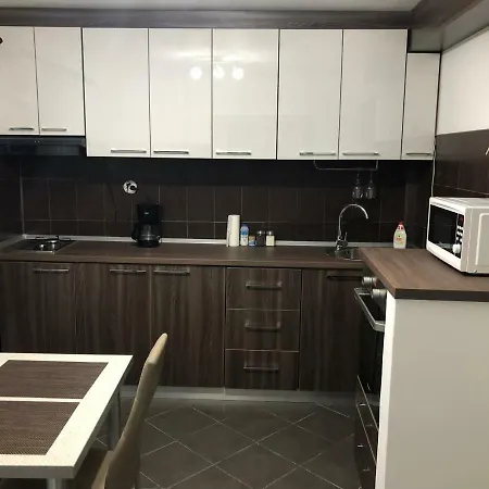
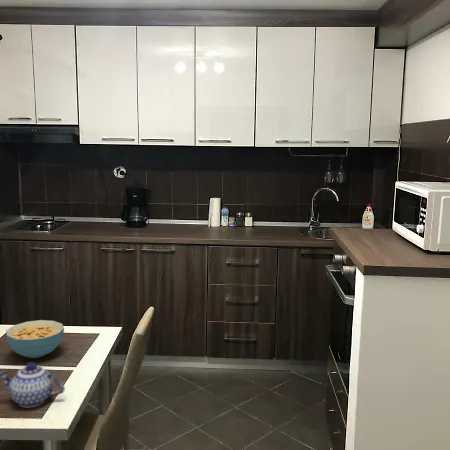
+ cereal bowl [5,319,65,359]
+ teapot [0,361,66,408]
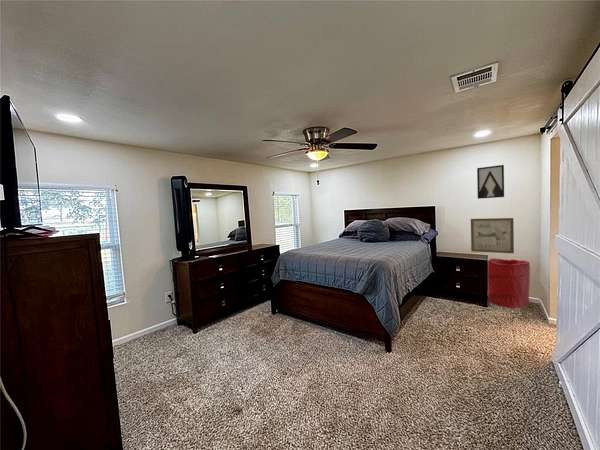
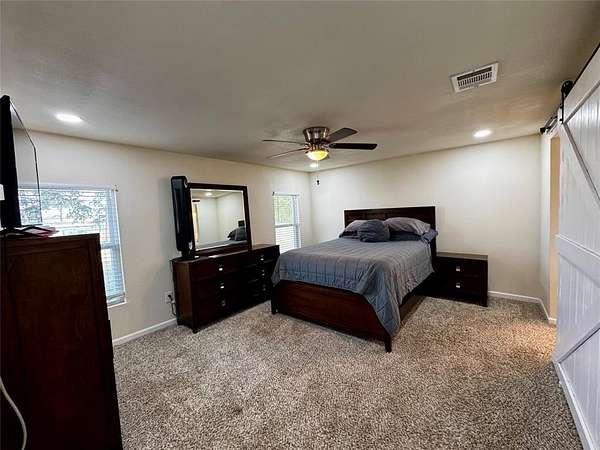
- wall art [470,217,515,254]
- wall art [476,164,505,200]
- laundry hamper [487,258,531,310]
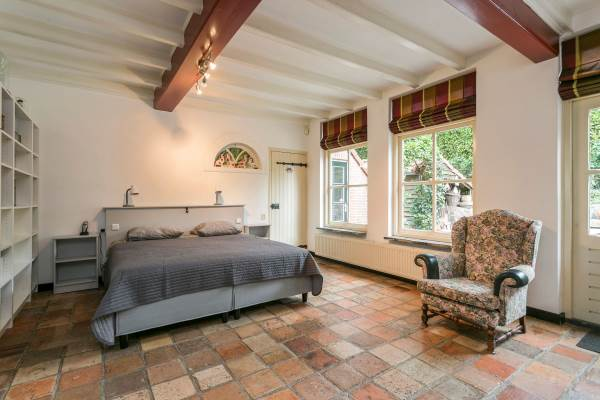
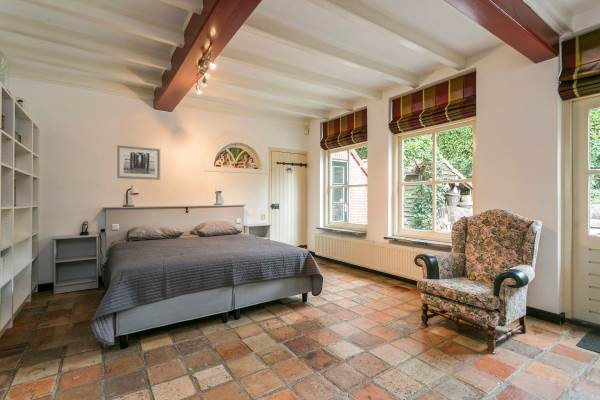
+ wall art [116,145,162,181]
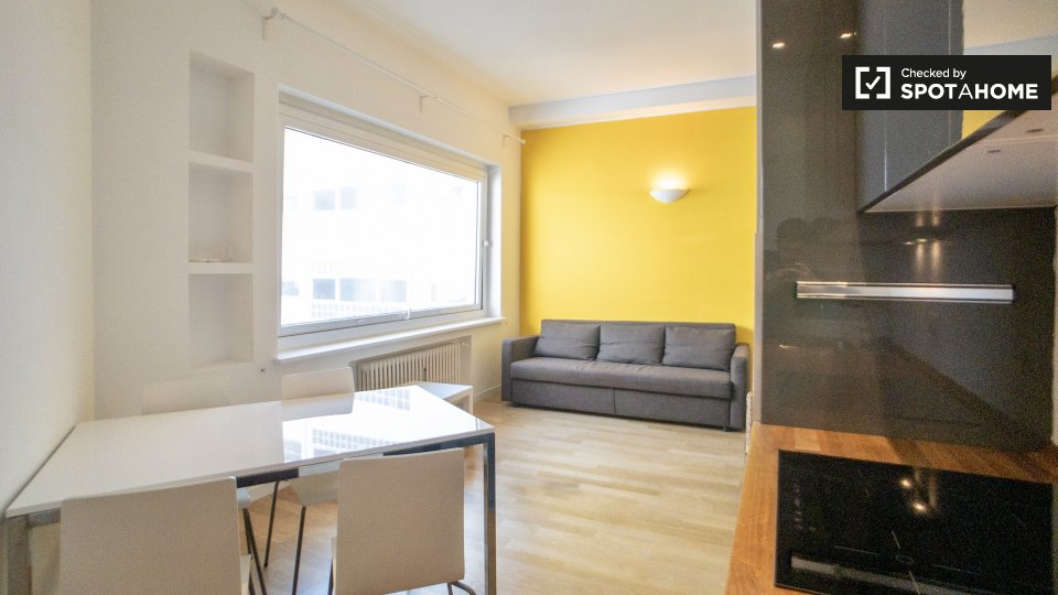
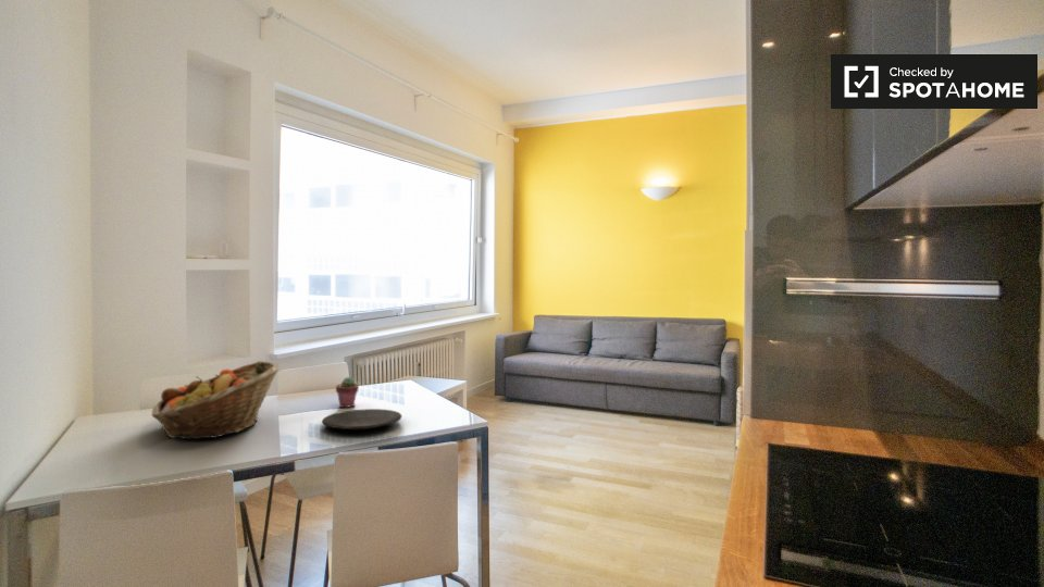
+ fruit basket [150,360,283,440]
+ potted succulent [335,376,360,409]
+ plate [321,408,402,430]
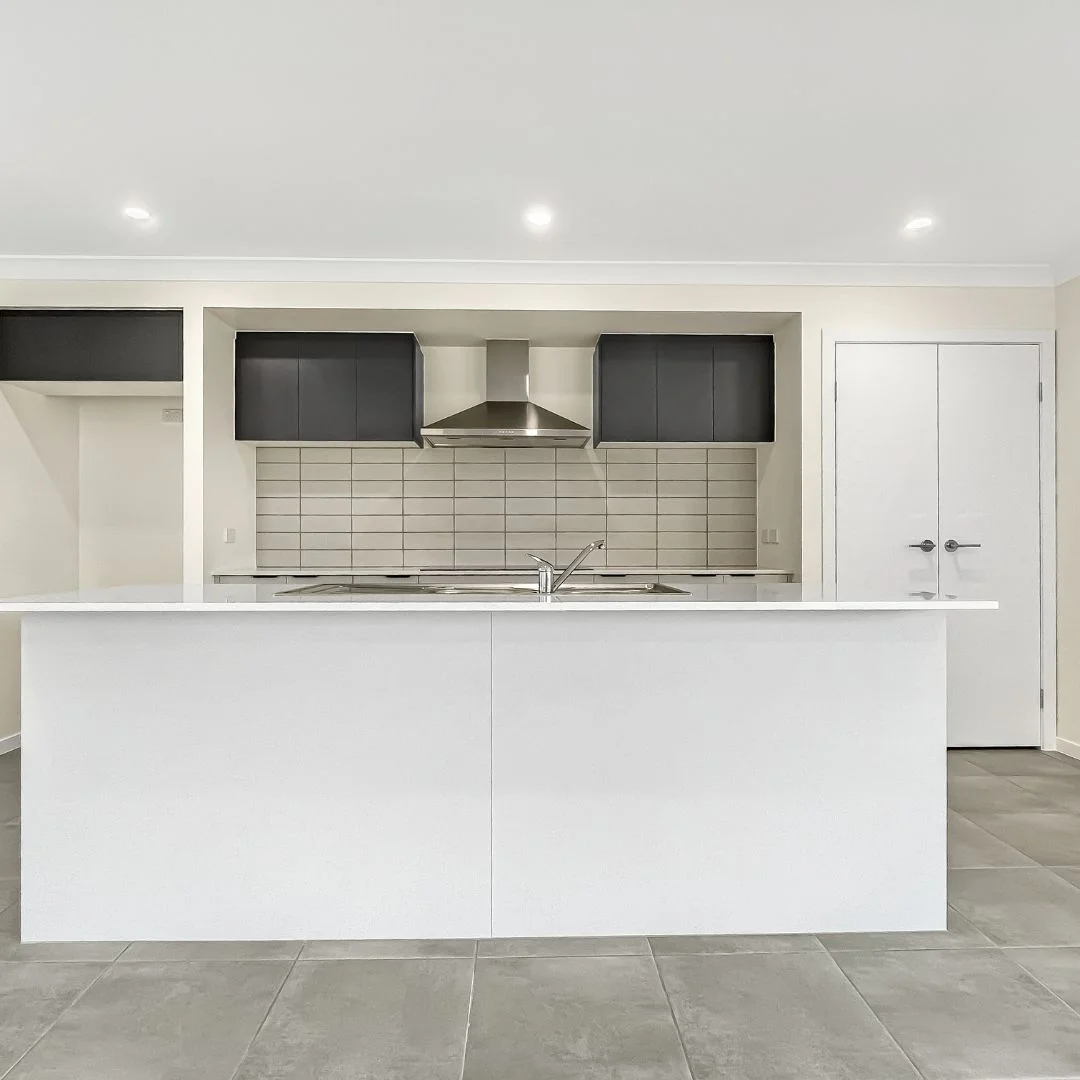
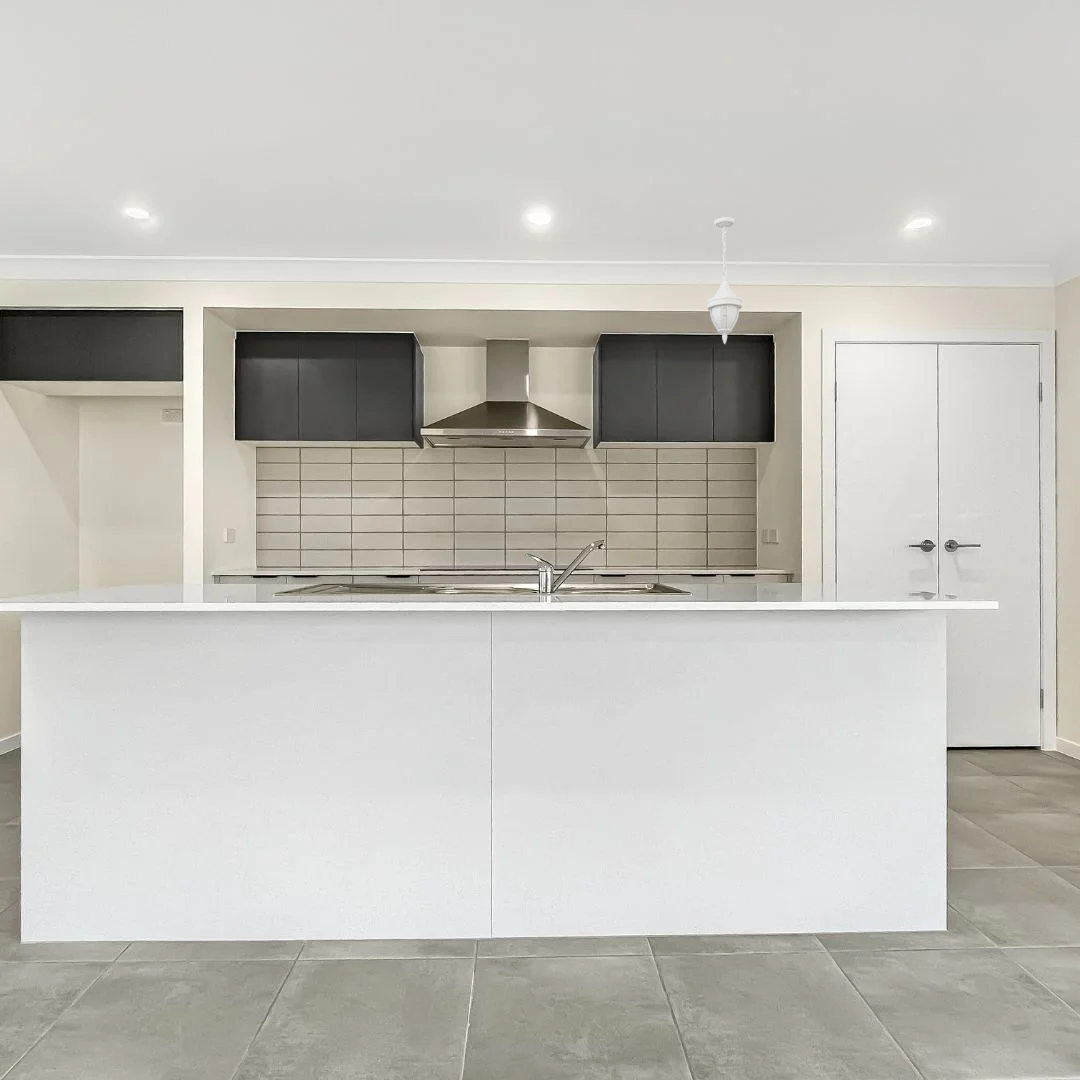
+ pendant light [706,216,743,345]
****
■ REQUIRED ACTION ■
Give the listing again exactly, but omit each image.

■ RESULT BELOW ■
+ cereal bowl [5,319,65,359]
+ teapot [0,361,66,408]
- wall art [470,217,515,254]
- wall art [476,164,505,200]
- laundry hamper [487,258,531,310]
+ wall art [116,145,162,181]
+ fruit basket [150,360,283,440]
+ potted succulent [335,376,360,409]
+ plate [321,408,402,430]
+ pendant light [706,216,743,345]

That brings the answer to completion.